- [What you will do]:
Reproduce word for word the stretch of the article on ultrasound for small bowel obstruction from "US Probe: Ultrasound" through "rebound or guarding.".
======== Excerpt to read
US Probe: Ultrasound for Small Bowel Obstruction
- Nov 30th, 2017
- Nico Volz
Written by: Nico Volz MD, Kelly Bogaert MD, and John Rozehnal MD (Emergency Resident Physicians, Icahn School of Medicine at Mount Sinai), Stephen Alerhand, MD (@SAlerhand – Emergency Physician and Ultrasound Fellow, Icahn School of Medicine at Mount Sinai) //
Edited by: Manpreet Singh, MD (@MPrizzleER – Assistant Professor in Emergency Medicine / Department of Emergency Medicine – Harbor-UCLA Medical Center)
52 yo F, with PMH fibroids and ovarian cystectomy, presenting with epigastric pain, nausea, vomiting, and decreased PO for 3-4 days. Decreased bowel sounds on exam with tenderness in epigastric region and RUQ, no apparent rebound or guarding.
T 36.5 P 63 BP 163/96 RR 20 SpO2 98% RA
Your differential at this point includes cholecystitis, biliary colic, pancreatitis, or gastritis. You decide to perform a RUQ ultrasound. You do not find any gallstones in the RUQ, though incidentally you find several dilated loops of bowel. Could it be a small bowel obstruction?
What is the utility of bedside US for SBO?
Gold standard for diagnosing SBO is surgical pathology, however this is not useful as a diagnostic tool in the ED. Historically, KUB’s are performed as an initial diagnostic test, followed by CT if they are indeterminate. However, abdominal X-ray has a sensitivity of 66-77% and specificity of 50-57%.
================
======== Entries shown
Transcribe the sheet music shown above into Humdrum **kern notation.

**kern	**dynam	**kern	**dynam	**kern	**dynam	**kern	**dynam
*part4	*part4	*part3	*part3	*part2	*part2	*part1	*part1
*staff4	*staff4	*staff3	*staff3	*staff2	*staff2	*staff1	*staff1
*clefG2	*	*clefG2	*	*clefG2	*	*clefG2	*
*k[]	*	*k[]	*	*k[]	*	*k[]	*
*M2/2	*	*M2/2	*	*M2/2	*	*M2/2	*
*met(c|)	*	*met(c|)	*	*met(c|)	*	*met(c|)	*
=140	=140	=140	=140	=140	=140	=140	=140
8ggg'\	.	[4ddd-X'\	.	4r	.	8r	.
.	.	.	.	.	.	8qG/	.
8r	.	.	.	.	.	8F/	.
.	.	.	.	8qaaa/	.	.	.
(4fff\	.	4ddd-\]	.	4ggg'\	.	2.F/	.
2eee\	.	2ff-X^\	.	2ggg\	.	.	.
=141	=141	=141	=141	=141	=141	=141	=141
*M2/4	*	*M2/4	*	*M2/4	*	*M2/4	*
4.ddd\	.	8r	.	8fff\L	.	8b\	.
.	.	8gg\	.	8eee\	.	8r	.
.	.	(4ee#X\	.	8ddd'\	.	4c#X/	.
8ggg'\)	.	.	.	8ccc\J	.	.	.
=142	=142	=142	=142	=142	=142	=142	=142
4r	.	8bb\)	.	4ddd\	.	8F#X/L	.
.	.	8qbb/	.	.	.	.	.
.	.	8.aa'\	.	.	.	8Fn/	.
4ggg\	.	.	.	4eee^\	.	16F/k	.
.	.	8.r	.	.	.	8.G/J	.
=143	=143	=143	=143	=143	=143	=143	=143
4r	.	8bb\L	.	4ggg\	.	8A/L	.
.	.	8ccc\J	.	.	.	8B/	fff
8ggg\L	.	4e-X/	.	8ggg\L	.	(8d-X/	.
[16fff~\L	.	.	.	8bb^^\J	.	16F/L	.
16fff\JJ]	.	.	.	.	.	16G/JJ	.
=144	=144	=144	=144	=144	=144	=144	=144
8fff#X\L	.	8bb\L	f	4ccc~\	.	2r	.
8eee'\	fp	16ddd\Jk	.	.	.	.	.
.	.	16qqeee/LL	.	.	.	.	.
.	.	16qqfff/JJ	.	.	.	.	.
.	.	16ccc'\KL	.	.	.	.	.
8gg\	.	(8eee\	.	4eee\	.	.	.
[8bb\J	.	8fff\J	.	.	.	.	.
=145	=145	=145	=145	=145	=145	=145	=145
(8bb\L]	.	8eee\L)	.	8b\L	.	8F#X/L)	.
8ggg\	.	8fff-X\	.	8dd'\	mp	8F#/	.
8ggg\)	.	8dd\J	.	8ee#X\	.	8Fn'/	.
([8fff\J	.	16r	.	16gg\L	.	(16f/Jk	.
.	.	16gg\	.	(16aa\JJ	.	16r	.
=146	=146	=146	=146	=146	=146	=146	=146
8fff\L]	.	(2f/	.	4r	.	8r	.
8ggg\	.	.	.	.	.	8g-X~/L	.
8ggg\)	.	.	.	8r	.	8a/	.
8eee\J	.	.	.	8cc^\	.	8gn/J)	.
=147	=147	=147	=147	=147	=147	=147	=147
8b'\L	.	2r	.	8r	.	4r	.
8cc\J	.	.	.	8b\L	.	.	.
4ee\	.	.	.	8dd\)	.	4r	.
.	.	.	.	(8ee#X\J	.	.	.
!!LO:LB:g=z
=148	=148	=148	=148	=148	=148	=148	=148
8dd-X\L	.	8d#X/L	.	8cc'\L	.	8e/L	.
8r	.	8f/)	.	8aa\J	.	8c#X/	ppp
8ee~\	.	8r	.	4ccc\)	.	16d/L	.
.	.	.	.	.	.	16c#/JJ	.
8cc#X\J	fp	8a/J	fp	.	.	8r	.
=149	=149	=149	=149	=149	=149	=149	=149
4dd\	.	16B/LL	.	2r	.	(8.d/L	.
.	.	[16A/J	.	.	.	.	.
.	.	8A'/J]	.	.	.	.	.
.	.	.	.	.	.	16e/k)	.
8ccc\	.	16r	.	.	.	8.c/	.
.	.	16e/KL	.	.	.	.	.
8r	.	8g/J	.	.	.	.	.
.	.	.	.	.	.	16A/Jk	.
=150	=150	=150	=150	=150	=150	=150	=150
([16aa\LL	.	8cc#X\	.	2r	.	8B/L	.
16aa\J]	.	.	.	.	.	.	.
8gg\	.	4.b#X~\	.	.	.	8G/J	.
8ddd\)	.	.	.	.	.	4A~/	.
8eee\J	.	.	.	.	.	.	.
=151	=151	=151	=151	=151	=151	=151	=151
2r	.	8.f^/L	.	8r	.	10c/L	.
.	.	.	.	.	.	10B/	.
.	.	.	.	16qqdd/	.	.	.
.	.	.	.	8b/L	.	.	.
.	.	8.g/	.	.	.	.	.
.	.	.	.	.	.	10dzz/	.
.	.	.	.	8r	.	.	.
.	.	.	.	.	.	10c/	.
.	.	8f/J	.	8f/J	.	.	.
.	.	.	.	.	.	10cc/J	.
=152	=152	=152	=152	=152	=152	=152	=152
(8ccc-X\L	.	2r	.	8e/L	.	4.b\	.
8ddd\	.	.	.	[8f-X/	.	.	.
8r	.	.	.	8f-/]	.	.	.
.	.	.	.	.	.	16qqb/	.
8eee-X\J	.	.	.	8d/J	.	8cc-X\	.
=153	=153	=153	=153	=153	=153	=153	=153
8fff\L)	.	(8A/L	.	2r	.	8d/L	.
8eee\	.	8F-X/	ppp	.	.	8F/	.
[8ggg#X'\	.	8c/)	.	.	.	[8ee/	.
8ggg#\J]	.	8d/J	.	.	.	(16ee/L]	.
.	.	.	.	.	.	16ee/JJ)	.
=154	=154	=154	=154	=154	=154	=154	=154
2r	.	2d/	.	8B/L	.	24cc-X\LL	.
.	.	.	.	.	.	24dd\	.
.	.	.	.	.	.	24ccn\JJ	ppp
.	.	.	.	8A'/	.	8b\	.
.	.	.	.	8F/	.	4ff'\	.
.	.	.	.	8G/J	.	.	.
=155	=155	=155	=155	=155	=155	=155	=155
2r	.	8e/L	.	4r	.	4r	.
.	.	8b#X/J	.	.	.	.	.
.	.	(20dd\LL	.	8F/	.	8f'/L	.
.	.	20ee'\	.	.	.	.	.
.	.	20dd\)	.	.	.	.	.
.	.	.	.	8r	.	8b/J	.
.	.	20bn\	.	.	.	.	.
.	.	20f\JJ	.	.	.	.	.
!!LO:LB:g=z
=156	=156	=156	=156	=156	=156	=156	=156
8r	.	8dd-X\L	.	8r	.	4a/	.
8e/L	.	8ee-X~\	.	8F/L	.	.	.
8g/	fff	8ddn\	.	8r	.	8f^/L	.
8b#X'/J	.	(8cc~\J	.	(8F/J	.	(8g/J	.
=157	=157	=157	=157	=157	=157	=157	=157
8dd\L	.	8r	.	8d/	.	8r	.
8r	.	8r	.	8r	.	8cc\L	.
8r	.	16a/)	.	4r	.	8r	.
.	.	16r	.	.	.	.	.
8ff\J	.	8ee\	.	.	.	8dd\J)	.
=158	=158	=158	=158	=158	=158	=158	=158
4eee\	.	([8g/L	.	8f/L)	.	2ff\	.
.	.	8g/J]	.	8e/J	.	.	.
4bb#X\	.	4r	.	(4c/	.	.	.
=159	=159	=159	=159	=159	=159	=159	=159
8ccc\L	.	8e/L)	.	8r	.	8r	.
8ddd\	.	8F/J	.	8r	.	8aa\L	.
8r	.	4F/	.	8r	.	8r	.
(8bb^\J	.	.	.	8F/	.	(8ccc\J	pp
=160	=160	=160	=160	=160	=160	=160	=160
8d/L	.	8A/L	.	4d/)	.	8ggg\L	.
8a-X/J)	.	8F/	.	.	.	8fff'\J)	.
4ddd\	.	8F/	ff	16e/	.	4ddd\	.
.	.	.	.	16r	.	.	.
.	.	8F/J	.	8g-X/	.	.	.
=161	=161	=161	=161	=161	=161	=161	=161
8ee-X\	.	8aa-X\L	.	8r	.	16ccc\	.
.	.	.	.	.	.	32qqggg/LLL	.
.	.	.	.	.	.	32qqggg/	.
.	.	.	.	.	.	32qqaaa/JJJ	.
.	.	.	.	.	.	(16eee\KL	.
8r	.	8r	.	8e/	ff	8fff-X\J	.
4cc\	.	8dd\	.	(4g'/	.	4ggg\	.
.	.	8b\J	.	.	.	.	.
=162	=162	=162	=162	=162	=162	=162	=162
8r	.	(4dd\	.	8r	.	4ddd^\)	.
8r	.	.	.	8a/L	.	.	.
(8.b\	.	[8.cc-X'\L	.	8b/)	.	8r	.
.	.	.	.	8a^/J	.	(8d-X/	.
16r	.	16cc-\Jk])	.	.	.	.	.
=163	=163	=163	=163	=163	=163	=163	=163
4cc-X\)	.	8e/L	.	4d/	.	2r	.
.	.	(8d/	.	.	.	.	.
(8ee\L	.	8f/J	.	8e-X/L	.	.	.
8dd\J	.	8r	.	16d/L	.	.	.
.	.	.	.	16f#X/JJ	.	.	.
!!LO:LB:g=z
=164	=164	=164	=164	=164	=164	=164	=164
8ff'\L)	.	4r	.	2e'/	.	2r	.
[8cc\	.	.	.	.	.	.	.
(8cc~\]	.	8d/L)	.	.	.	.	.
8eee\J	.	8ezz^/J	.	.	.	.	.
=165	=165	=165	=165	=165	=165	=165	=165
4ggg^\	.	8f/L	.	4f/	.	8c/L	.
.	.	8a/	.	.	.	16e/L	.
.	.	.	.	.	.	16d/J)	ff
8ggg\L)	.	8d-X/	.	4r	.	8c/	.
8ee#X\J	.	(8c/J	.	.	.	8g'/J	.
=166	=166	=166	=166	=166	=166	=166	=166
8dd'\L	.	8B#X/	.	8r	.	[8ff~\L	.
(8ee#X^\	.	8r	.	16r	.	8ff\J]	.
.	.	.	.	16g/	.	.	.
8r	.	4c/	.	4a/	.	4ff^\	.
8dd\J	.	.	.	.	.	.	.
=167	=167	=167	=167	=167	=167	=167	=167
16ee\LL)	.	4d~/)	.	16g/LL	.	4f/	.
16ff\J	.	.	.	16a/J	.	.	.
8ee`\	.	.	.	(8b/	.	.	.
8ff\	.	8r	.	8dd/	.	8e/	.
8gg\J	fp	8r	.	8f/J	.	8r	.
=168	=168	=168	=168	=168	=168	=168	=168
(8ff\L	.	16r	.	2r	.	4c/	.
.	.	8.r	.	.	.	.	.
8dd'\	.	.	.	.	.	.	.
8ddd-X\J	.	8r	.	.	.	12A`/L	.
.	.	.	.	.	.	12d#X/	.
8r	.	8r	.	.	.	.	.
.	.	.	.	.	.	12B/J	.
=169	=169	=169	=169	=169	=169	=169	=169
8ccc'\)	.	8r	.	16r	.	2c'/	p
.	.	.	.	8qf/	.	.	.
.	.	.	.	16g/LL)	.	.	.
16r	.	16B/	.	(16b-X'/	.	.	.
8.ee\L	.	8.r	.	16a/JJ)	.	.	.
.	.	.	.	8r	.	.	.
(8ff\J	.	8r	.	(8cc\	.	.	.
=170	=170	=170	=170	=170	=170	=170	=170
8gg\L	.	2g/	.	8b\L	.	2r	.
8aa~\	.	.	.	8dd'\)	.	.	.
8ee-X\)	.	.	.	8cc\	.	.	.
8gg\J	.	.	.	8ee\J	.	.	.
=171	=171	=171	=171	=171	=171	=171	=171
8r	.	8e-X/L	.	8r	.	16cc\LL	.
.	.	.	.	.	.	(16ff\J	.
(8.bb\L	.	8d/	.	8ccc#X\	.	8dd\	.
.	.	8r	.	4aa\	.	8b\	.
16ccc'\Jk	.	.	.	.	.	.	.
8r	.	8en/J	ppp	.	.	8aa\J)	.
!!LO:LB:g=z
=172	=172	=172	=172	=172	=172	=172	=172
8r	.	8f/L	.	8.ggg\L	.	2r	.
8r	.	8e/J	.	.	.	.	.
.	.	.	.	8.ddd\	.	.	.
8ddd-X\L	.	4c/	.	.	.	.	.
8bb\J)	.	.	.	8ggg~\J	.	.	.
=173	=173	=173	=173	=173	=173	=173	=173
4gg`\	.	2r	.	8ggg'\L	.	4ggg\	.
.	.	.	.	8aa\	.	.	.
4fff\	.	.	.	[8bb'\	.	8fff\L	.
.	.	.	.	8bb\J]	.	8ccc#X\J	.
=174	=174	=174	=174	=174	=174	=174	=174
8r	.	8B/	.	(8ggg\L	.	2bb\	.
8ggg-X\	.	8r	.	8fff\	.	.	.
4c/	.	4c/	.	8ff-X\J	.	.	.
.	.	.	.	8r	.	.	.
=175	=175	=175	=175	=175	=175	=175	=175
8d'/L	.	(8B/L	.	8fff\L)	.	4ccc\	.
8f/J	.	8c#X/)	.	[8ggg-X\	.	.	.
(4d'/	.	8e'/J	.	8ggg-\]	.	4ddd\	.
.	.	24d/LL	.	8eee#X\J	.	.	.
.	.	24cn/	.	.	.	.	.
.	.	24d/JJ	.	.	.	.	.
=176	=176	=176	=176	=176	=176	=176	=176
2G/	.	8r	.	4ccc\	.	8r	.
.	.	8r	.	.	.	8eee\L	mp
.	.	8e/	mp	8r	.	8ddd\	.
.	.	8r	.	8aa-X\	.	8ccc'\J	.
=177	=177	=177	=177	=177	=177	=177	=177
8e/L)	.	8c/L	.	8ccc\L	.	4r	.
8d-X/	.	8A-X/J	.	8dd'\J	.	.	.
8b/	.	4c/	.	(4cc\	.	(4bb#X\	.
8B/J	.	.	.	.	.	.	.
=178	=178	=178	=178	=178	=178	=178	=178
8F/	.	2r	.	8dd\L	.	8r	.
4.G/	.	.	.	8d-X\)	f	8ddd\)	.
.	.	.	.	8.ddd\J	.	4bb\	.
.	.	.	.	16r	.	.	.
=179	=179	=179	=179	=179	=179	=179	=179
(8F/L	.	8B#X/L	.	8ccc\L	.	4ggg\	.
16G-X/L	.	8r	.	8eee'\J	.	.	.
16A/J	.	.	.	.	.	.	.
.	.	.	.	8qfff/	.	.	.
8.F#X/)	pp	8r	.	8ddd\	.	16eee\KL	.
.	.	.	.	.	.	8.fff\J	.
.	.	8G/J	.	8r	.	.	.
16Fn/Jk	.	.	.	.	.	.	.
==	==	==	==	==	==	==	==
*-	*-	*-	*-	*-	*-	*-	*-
================
- [Answer]:
US Probe: Ultrasound for Small Bowel Obstruction
- Nov 30th, 2017
- Nico Volz
Written by: Nico Volz MD, Kelly Bogaert MD, and John Rozehnal MD (Emergency Resident Physicians, Icahn School of Medicine at Mount Sinai), Stephen Alerhand, MD (@SAlerhand – Emergency Physician and Ultrasound Fellow, Icahn School of Medicine at Mount Sinai) //
Edited by: Manpreet Singh, MD (@MPrizzleER – Assistant Professor in Emergency Medicine / Department of Emergency Medicine – Harbor-UCLA Medical Center)
52 yo F, with PMH fibroids and ovarian cystectomy, presenting with epigastric pain, nausea, vomiting, and decreased PO for 3-4 days. Decreased bowel sounds on exam with tenderness in epigastric region and RUQ, no apparent rebound or guarding.